We do know that Apple almost certainly plans to use Qualcomm’s fastest and most advanced modem chips, since it doesn’t really have any other choice. Not only does Qualcomm produce the best modem chips right now, but Apple has signed a multi-year deal to get its chips from Qualcomm, at least until it can come up with its own solution.

Since Qualcomm’s Snapdragon X55 is on the leading edge of 5G technology, it stands to reason that this is the one that Apple will use, since older Qualcomm chips have much higher power requirements and require bigger antennas, which would require Apple to make its 2020 iPhones bigger.

Unfortunately, the modem chip isn’t the only piece of the puzzle when it comes to 5G technology; Apple still needs to design the antennas that will transmit and receive 5G signals, and figure out how to fit those antennas into the upcoming iPhone models in order to provide the best 5G service.

In fact, the complexity of antenna designs led at least one analyst to speculate that Apple could delay the faster mmWave 5G iPhone into early 2021, although this was later refuted by a more reliable analyst, Ming-Chi Kuo, who said that the entire 5G lineup would be arriving on schedule, including those models supporting only the sub-6GHz frequencies and the higher-frequency mmWave models in the U.S., Canada, Japan, Korea, and the U.K.

However, now Kuo is back with another report saying that the 5G iPhone 12 may not support 2×2 MIMO uplink speeds, which may lead some to fear that the 5G iPhone could be crippled in some way, but it’s really not as big of a problem as it may sound on the surface.

What This Means

MIMO is an acronym for Multiple Input, Multiple Output, and it’s commonly found in both Wi-Fi and cellular devices. Numbers like “2×2” and “4×4” indicate how many separate transmit and receive streams a device can support.

Back in 2018, the addition of a 4×4 MIMO to the iPhone XS actually allowed it to gain a significant speed boost over the iPhone XR, which featured the same 2×2 MIMO hardware as prior models. This makes sense, since twice as many streams should double the performance as well — assuming that the other elements in the iPhone can handle that kind of throughput.

So the fact that the 5G iPhone 12 won’t even feature 2×2 MIMO could give you pause, but it’s important to remember that we’re talking about 2×2 MIMO at the significantly faster 5G speeds.
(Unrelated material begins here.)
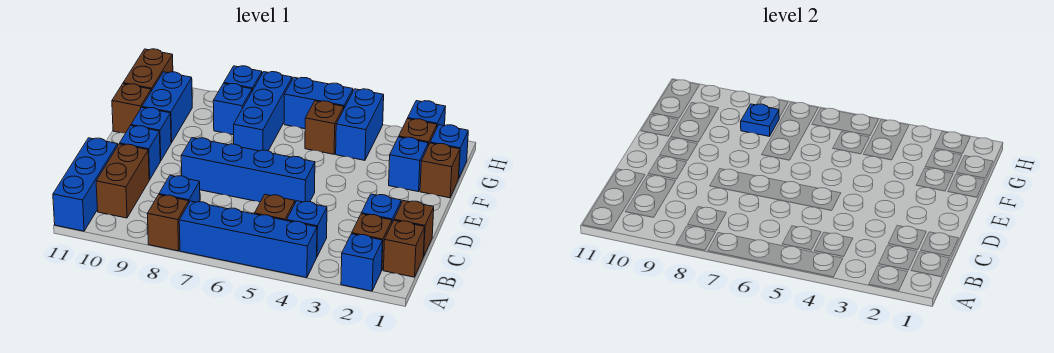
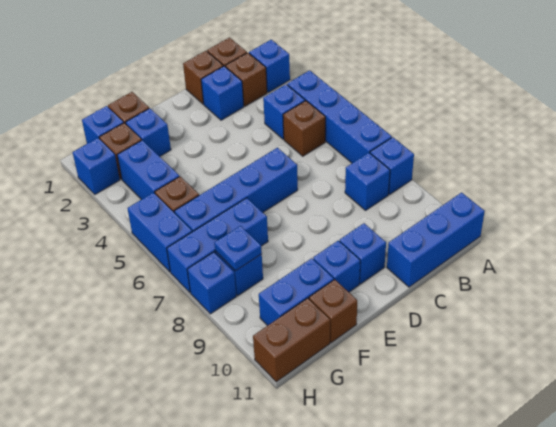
brown brick A8 level 1 -> blue brick A8 level 1
brown brick B10:C10 level 1 -> none
blue brick D5:D8 level 1 -> blue brick D6:G6 level 1
blue brick G4:H4 level 1 -> blue brick G3:G4 level 1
Further, Kuo’s report appears to be talking only about the uplink channel, suggesting that it could be a 2×1 MISO (Multiple Input, Single Output) device, with two channels downstream and one channel upstream.
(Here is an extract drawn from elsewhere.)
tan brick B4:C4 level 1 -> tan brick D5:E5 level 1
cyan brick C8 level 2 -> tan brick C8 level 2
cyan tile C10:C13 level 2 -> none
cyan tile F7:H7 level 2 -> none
The reason for the change, Kuo notes, is that despite his earlier predictions that the iPhone 12 would sport as many as six power amplifiers for 5G networking, he now expects the new iPhone to include only one or two.

Why You Probably Won’t Care

Assuming Kuo is correct, such a change would affect upload speeds, but even the slowest 5G networks are already considerably faster than what users are accustomed to on LTE, so any 5G iPhone has the potential to beat out the fastest LTE one that Apple already makes — subject to a carrier’s ability to deliver those speeds.
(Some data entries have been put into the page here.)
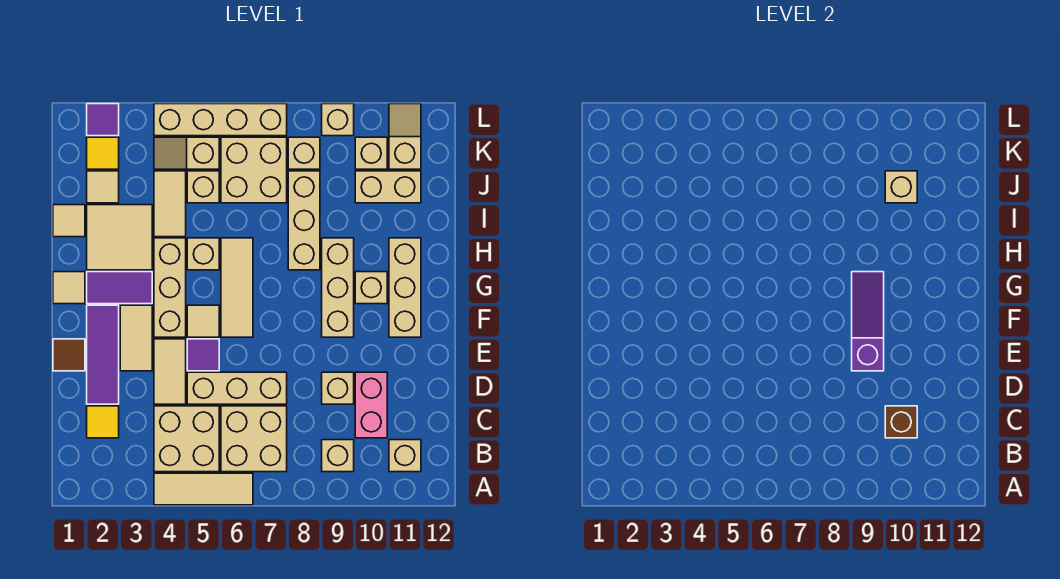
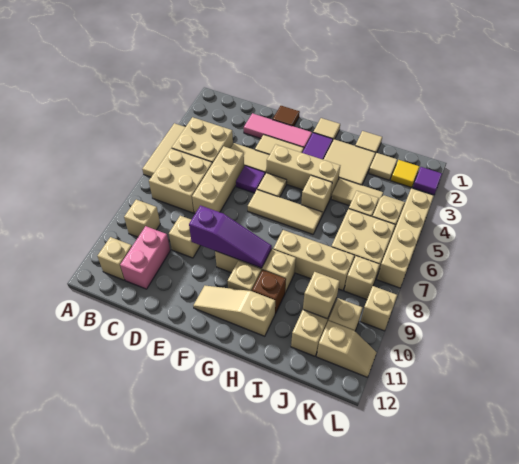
yellow tile C2 level 1 -> none
pink brick C10:D10 level 1 -> pink brick C10:C11 level 1
brown brick C10 level 2 -> brown brick H10 level 1
purple tile D2:F2 level 1 -> pink tile D2:F2 level 1
tan brick F11:H11 level 1 -> tan slope F11:H11 level 1 top H

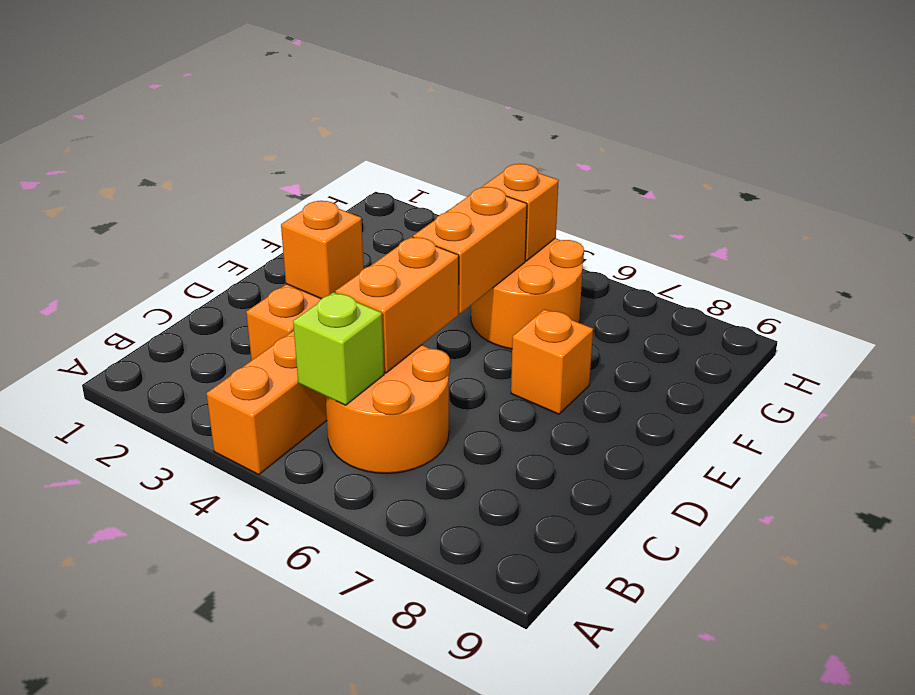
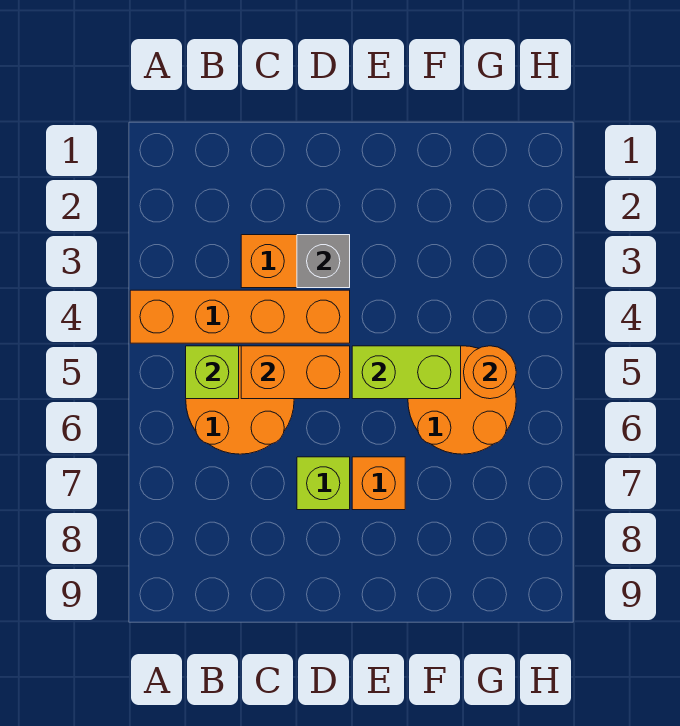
orange brick D3 level 2 -> grey brick D3 level 2
none -> lime brick D7 level 1
orange brick E5:F5 level 2 -> lime brick E5:F5 level 2
orange brick G5 level 2 -> orange round brick G5 level 2

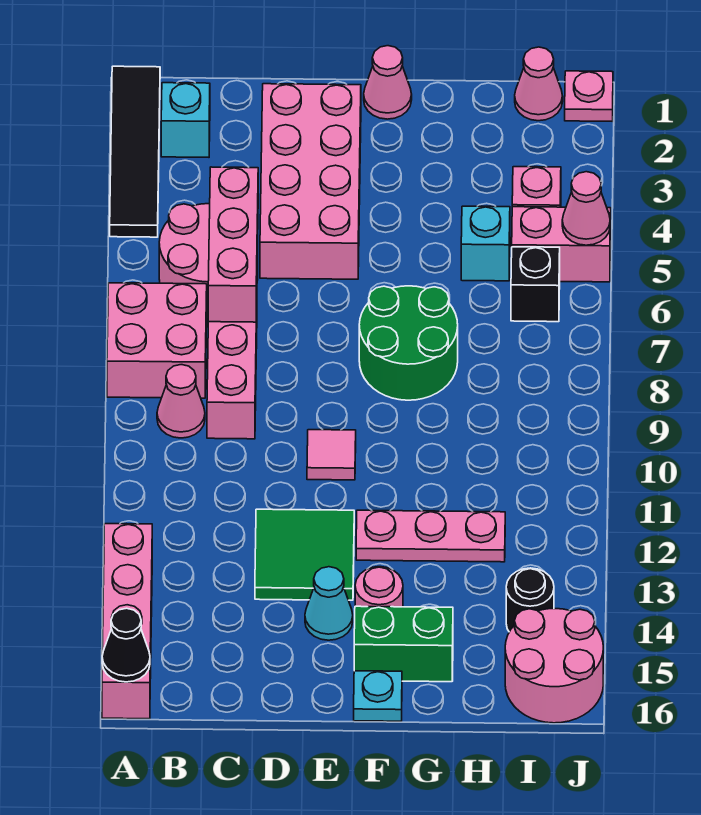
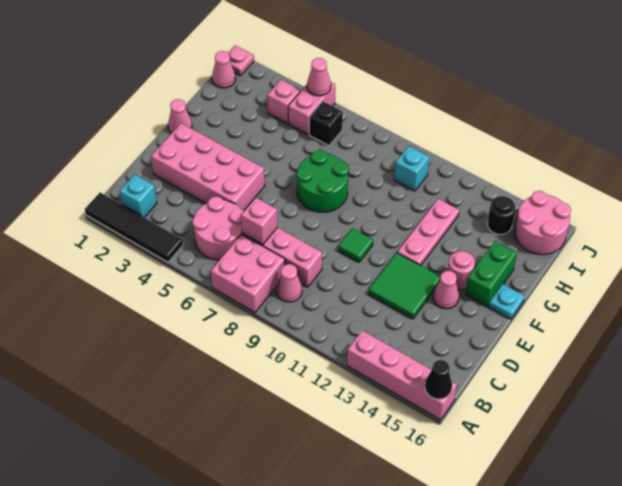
pink brick C5:C7 level 2 -> pink brick C7 level 2
pink tile E10 level 1 -> green tile E10 level 1
cyan cone E14 level 1 -> pink cone E14 level 1
cyan brick H5 level 1 -> cyan brick I10 level 1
In reality, it’s the carriers that are more likely to be the bottleneck right now anyway. 5G networks are still in their early stages, and haven’t been built out to deliver the kind of performance that even a single-channel 5G device is going to be able to take advantage of. Further, most U.S. carriers aren’t promising 5G upload speeds that will be significantly faster than LTE speeds at this point.

[The information provided in this article has NOT been confirmed by Apple and may be speculation. Provided details may not be factual. Take all rumors, tech or otherwise, with a grain of salt.]